A ministra das pescas da Guiné-Bissau declarou, esta quinta-feira (21), que a construção do porto de pesca e a unidade de transformação e comercialização do pescado vai permitir o país implementar a lei da obrigatoriedade dos barcos que praticam actividade da pesca nas águas nacionais a descarregarem no porto de Bissau

A consideração da governante, Maria Adiato Djaló Nandigna, foi feita depois de acompanhar o estado de evolução das obras de construções destas infraestruturas no alto Bandim.

“As construções destas infraestruturas vai nos permitir realmente implementar aquela lei de obrigatoriedade de todos os barcos que praticam as pescas nas nossas águas a descarregarem no porto de Bissau e ao mesmo tempo quando fazem isto terá a mão-de-obra ou seja é toda uma cadeia que vai funcionar, e isso nos permite empregar grande quantidade de mão-de-obra para acabar com desemprego e combater a pobreza no país, sendo assim, os pescados que saem da nossa zona económica exclusiva deixam de ser representados no mercado internacional pelo outro país”, explica.

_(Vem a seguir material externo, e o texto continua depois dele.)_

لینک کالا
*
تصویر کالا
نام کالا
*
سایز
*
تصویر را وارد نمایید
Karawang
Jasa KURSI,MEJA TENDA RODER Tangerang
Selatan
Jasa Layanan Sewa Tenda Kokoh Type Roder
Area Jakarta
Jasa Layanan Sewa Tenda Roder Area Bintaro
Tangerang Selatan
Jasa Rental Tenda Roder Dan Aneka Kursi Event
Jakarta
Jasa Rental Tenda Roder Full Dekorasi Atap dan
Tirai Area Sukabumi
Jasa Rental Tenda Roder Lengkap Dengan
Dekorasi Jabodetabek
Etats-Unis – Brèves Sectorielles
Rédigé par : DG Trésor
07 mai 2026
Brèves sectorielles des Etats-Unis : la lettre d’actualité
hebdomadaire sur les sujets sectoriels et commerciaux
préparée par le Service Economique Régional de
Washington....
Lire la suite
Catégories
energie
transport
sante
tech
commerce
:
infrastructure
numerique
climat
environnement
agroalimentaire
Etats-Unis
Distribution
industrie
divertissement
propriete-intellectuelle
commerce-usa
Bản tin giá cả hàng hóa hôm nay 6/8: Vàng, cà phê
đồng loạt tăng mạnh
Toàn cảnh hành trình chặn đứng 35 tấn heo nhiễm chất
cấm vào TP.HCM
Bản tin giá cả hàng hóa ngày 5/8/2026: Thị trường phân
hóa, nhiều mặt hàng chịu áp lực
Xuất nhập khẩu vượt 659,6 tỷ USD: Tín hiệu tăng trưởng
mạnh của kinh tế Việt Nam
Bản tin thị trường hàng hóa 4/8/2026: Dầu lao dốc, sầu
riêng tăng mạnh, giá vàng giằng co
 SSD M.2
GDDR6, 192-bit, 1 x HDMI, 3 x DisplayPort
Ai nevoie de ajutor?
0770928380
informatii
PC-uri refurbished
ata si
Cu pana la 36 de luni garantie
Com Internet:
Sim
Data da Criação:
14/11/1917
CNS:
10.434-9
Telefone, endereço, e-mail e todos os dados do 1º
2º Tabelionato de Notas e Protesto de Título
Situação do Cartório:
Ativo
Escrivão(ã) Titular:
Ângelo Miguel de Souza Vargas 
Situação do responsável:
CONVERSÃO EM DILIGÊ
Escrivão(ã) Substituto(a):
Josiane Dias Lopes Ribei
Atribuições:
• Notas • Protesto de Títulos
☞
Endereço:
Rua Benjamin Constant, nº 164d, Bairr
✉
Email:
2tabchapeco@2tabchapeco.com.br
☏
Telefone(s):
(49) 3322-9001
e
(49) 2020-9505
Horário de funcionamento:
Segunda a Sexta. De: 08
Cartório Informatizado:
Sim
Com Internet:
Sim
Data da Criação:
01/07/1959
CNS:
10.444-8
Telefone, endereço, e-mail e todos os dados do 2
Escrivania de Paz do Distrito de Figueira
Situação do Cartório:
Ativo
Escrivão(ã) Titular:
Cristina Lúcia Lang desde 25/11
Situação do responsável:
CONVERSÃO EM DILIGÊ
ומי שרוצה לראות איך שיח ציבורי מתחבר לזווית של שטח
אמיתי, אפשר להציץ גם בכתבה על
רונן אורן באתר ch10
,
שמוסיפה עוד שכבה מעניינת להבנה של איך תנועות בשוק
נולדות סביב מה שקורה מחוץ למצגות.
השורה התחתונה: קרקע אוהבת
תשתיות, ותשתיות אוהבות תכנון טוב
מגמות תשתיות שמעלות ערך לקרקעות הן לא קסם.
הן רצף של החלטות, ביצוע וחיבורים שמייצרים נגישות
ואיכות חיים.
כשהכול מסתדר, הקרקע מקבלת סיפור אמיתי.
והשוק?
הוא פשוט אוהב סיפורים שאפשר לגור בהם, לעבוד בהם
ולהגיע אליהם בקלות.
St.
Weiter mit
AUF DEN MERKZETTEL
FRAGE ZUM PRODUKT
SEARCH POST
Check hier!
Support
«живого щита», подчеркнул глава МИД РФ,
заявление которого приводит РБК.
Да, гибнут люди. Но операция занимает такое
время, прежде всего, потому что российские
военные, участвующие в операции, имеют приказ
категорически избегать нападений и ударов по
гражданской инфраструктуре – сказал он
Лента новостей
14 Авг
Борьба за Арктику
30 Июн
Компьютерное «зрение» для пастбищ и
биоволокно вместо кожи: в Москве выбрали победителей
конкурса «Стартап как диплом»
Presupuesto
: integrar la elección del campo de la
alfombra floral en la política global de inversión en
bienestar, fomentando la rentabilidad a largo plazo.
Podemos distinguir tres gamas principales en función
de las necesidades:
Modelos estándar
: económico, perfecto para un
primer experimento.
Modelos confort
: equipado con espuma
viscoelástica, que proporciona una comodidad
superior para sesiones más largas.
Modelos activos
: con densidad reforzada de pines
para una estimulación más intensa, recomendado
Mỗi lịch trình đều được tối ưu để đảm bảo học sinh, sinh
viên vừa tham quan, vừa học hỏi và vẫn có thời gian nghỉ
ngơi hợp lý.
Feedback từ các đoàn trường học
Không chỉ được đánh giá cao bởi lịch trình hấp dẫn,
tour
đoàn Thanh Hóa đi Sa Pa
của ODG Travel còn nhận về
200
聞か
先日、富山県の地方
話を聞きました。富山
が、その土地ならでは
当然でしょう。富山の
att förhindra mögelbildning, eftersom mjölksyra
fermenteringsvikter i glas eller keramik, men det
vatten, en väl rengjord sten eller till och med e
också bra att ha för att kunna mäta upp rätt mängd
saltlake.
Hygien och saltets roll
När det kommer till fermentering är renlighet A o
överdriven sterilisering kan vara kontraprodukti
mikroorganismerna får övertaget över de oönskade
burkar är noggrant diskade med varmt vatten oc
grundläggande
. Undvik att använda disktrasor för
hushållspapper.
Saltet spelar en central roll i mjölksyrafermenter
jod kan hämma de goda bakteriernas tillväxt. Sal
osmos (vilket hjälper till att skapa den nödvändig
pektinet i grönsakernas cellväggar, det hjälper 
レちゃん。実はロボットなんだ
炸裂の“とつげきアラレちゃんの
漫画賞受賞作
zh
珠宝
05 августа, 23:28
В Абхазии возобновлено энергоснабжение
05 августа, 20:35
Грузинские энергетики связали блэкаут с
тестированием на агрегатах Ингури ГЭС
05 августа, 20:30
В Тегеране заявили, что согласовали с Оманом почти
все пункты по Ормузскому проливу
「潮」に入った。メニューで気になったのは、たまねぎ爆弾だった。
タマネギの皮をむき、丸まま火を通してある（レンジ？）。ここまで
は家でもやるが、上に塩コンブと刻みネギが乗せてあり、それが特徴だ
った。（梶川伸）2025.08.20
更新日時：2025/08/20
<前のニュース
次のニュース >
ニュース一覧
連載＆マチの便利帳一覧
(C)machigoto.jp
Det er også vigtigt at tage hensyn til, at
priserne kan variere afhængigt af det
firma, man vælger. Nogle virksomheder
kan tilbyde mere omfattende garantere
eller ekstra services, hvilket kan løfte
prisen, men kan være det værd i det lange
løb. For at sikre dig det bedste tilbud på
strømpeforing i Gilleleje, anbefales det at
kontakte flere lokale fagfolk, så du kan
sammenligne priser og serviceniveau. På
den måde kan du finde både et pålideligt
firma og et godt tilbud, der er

A ministra mostrou-se satisfeita com a forma como está a ser conduzido os trabalhos destas infraestruturas que “daqui a dois anos o país vai sair da situação de venda das licenças sem no entanto obter outros valores para rentabilizar o sector que nós consideramos o petróleo que é diamante da Guiné-Bissau”.

A construção do porto de pesca iniciada nos finais de outubro do ano passado está a ser realizada no âmbito da cooperação com a república popular da China, orçada num valor de 26.500 mil de dólar.